Not at all.
I know you asked about the Earth’s orbits relative to the Sun, but it’s important to note the Sun is moving in the galaxy, and the galaxy is moving through the void, so the Earth’s motion could almost be better compared to a squiggly line than a circle, depending on your point of view.
First off, the Moon has gravity and it tugs on the Earth, so at the very least that tug would make the line of any orbit wriggle. The other planets also tug on the Earth, and although their influence is resonant (meaning, it’s a stable ratio), it does matter and also wriggles the Earth’s orbit.
Anyway, Earth’s orbit isn’t circular, it’s very slightly elliptical, meaning there is a part of the orbit closer to the sun and a part of the orbit farther from the sun, shaped kind of like an egg, but it’s pretty close to a circle so we usually show it like that on pictures. The influence of the Moon and planets tugging on the Earth means it’s not a perfect ellipsis either, so the egg shaped orbit rotates year by year, meaning the Earth won’t be in exactly the same place this time next year. It’s kind of like a Spirograph.

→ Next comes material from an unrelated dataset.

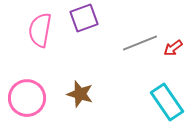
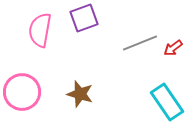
pink circle: moved 5 px left, 6 px up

Earth’s orbit also isn’t “flat”, in the sense that the ellipsis is slightly tilted relative to the earth’s axis, the sun’s axis, and the solar systems axis. The tilt also changes over a period of tens of thousands of years, varying up and down, partly accounting for imperfections in the resonant orbits of other planets and the Moon, like a wobbling top or gyroscope. Space is 3D after all.
So, you could say the Earth’s orbit wriggles and swirls up and down and in and out as it goes round and round the Sun.
The result is, currently, the southern hemisphere gets more light from the sun in summer than the northern hemisphere gets in summer, while the northern hemisphere gets more sun in winter than the south does. This wouldn’t happen if Earth’s orbit was perfectly circular and flat. Because northern summers are cooler, northern snow wouldn’t melt as much in the mountains, and warmer winters also mean more snowfall in the north, so it’s believed that the tilt and ellipsis cycles are key to the growth of glaciers and the Earth’s ice ages. In fact, there’s some evidence that we’d be in the beginnings of an ice age right now if it wasn’t for human-driven global warming.